# Brown Algae/ Diatoms



## yohanan (Oct 5, 2016)

I have an irritans tank that is heavily planted with java ferns, anubias, and staurogyne repens. I am having issues with brown algae/ diatoms it doesn't bother the fish, only myself. Any suggestions?


----------



## Ægir (Jan 21, 2006)

If you have a planted tank, its likely a lighting issue... how long are they on? what type of bulbs?


----------



## yohanan (Oct 5, 2016)

Ægir said:


> If you have a planted tank, its likely a lighting issue... how long are they on? what type of bulbs?
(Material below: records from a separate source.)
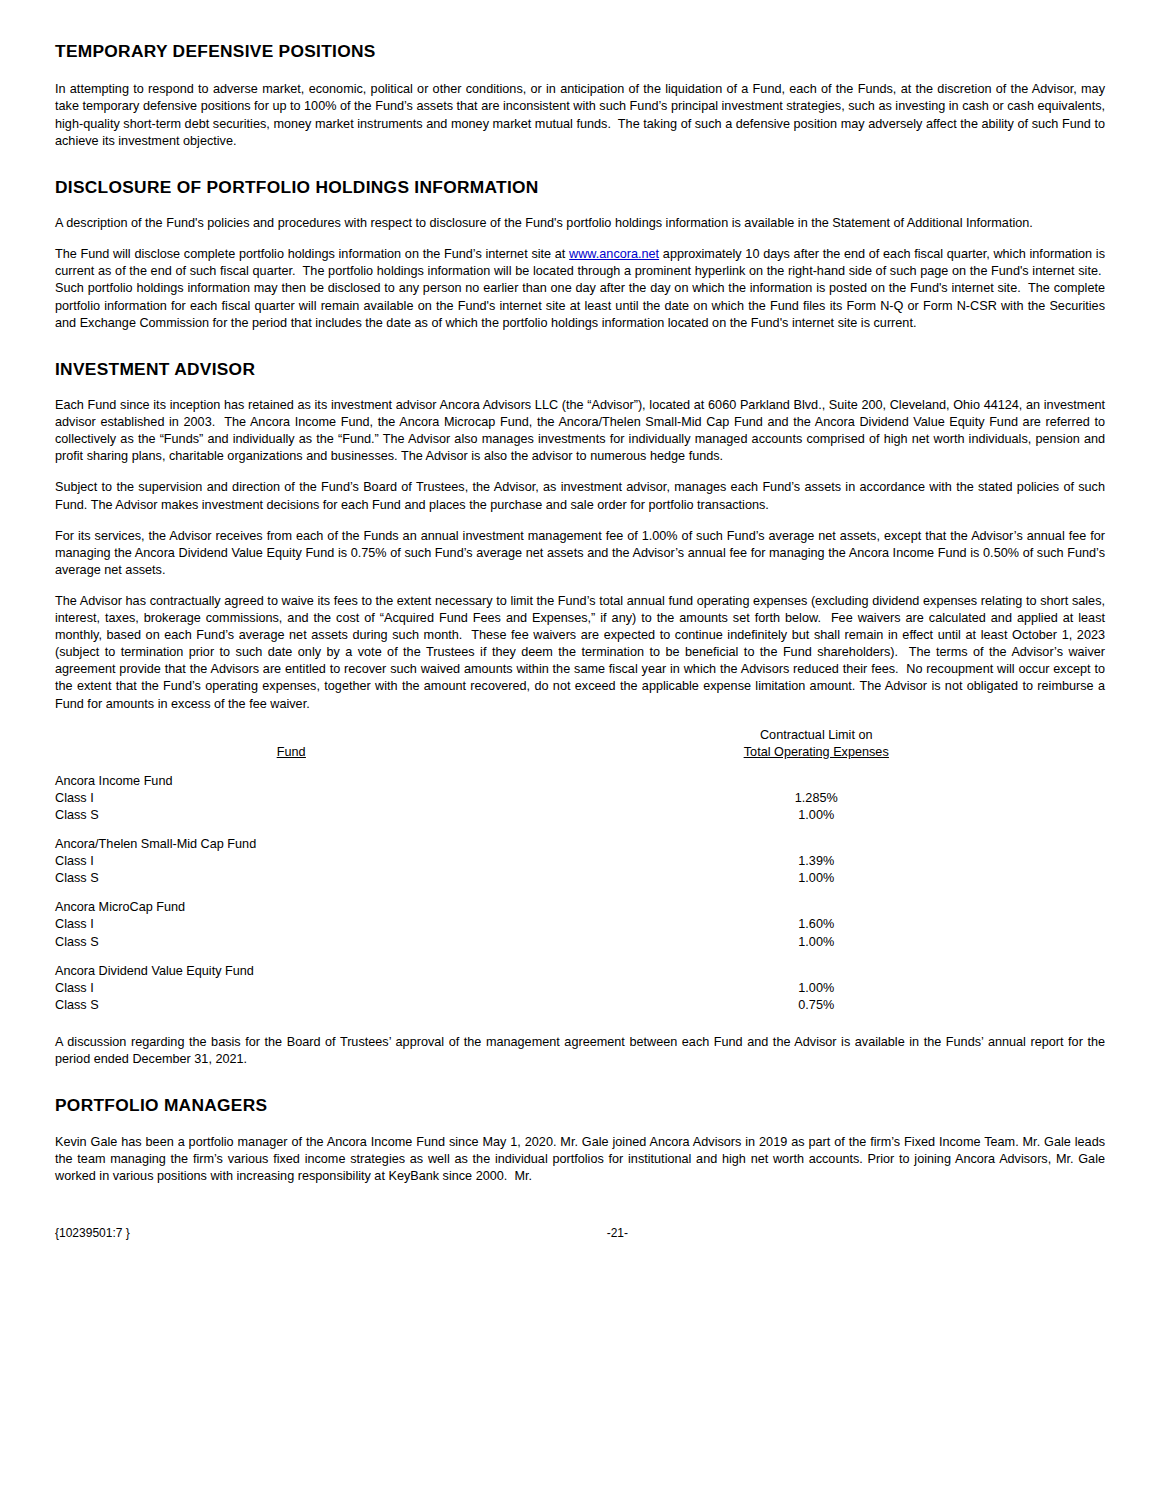TEMPORARY DEFENSIVE POSITIONS
In attempting to respond to adverse market, economic, political or other conditions, or in anticipation of the liquidation of a Fund, each of the Funds, at the discretion of the Advisor, may take temporary defensive positions for up to 100% of the Fund’s assets that are inconsistent with such Fund’s principal investment strategies, such as investing in cash or cash equivalents, high-quality short-term debt securities, money market instruments and money market mutual funds. The taking of such a defensive position may adversely affect the ability of such Fund to achieve its investment objective.
DISCLOSURE OF PORTFOLIO HOLDINGS INFORMATION
A description of the Fund's policies and procedures with respect to disclosure of the Fund's portfolio holdings information is available in the Statement of Additional Information.
The Fund will disclose complete portfolio holdings information on the Fund’s internet site at www.ancora.net approximately 10 days after the end of each fiscal quarter, which information is current as of the end of such fiscal quarter. The portfolio holdings information will be located through a prominent hyperlink on the right-hand side of such page on the Fund's internet site. Such portfolio holdings information may then be disclosed to any person no earlier than one day after the day on which the information is posted on the Fund's internet site. The complete portfolio information for each fiscal quarter will remain available on the Fund's internet site at least until the date on which the Fund files its Form N-Q or Form N-CSR with the Securities and Exchange Commission for the period that includes the date as of which the portfolio holdings information located on the Fund's internet site is current.
INVESTMENT ADVISOR
Each Fund since its inception has retained as its investment advisor Ancora Advisors LLC (the “Advisor”), located at 6060 Parkland Blvd., Suite 200, Cleveland, Ohio 44124, an investment advisor established in 2003. The Ancora Income Fund, the Ancora Microcap Fund, the Ancora/Thelen Small-Mid Cap Fund and the Ancora Dividend Value Equity Fund are referred to collectively as the “Funds” and individually as the “Fund.” The Advisor also manages investments for individually managed accounts comprised of high net worth individuals, pension and profit sharing plans, charitable organizations and businesses. The Advisor is also the advisor to numerous hedge funds.
Subject to the supervision and direction of the Fund’s Board of Trustees, the Advisor, as investment advisor, manages each Fund’s assets in accordance with the stated policies of such Fund. The Advisor makes investment decisions for each Fund and places the purchase and sale order for portfolio transactions.
For its services, the Advisor receives from each of the Funds an annual investment management fee of 1.00% of such Fund’s average net assets, except that the Advisor’s annual fee for managing the Ancora Dividend Value Equity Fund is 0.75% of such Fund’s average net assets and the Advisor’s annual fee for managing the Ancora Income Fund is 0.50% of such Fund’s average net assets.
The Advisor has contractually agreed to waive its fees to the extent necessary to limit the Fund’s total annual fund operating expenses (excluding dividend expenses relating to short sales, interest, taxes, brokerage commissions, and the cost of “Acquired Fund Fees and Expenses,” if any) to the amounts set forth below. Fee waivers are calculated and applied at least monthly, based on each Fund’s average net assets during such month. These fee waivers are expected to continue indefinitely but shall remain in effect until at least October 1, 2023 (subject to termination prior to such date only by a vote of the Trustees if they deem the termination to be beneficial to the Fund shareholders). The terms of the Advisor’s waiver agreement provide that the Advisors are entitled to recover such waived amounts within the same fiscal year in which the Advisors reduced their fees. No recoupment will occur except to the extent that the Fund’s operating expenses, together with the amount recovered, do not exceed the applicable expense limitation amount. The Advisor is not obligated to reimburse a Fund for amounts in excess of the fee waiver.
| | Contractual Limit on |
| Fund | Total Operating Expenses |
| Ancora Income Fund | |
| Class I | 1.285% |
| Class S | 1.00% |
| Ancora/Thelen Small-Mid Cap Fund | |
| Class I | 1.39% |
| Class S | 1.00% |
| Ancora MicroCap Fund | |
| Class I | 1.60% |
| Class S | 1.00% |
| Ancora Dividend Value Equity Fund | |
| Class I | 1.00% |
| Class S | 0.75% |
A discussion regarding the basis for the Board of Trustees’ approval of the management agreement between each Fund and the Advisor is available in the Funds’ annual report for the period ended December 31, 2021.
PORTFOLIO MANAGERS
Kevin Gale has been a portfolio manager of the Ancora Income Fund since May 1, 2020. Mr. Gale joined Ancora Advisors in 2019 as part of the firm’s Fixed Income Team. Mr. Gale leads the team managing the firm’s various fixed income strategies as well as the individual portfolios for institutional and high net worth accounts. Prior to joining Ancora Advisors, Mr. Gale worked in various positions with increasing responsibility at KeyBank since 2000. Mr.
{10239501:7 }
-21-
The light is a single t5, coralife colormax 54 watt, 6700k, 48", 13 hours a day. I just added a third stage to my mechanical filter with a phosphate filter. I had been purposely overfeeding while cycling the tank. I have now cut back to feeding once a day.


----------



## Ægir (Jan 21, 2006)

Also cut back your lighting... 10 hours or so should be sufficient.


----------



## yohanan (Oct 5, 2016)

Will do. I'm also considering a uv sterilizer and some nerite snails


----------



## yohanan (Oct 5, 2016)

Well, light has been cut back to 11 hours per diem, installed a aquatop hang-on-back with UV, added a third stage to the mechanical section of my sump with a phosphate pad and added 20 horned nerite snails. At this point, the tank is looking pretty good

Update on my diatom issues. Having done all of the above, the diatoms are nearly gone now. I have added 10 otocylclus, 2 bristlenose plecos, and some glass shrimp as clean up crews, and they are working well. The Piranha harassed them for a few days, but now he mostly ignores them and they have learned to avoid him. He did slay a number of the shrimp, but I get them for a dime apiece. Some of the otos and the plecos had their tails chewed on, but they are growing back. Any other kind of "dithers" I put in get munched, but He is happily eating fish fillet and raw shrimp now. My params are looking great, the tank is heavily planted and nitrates are barely perceptible.


----------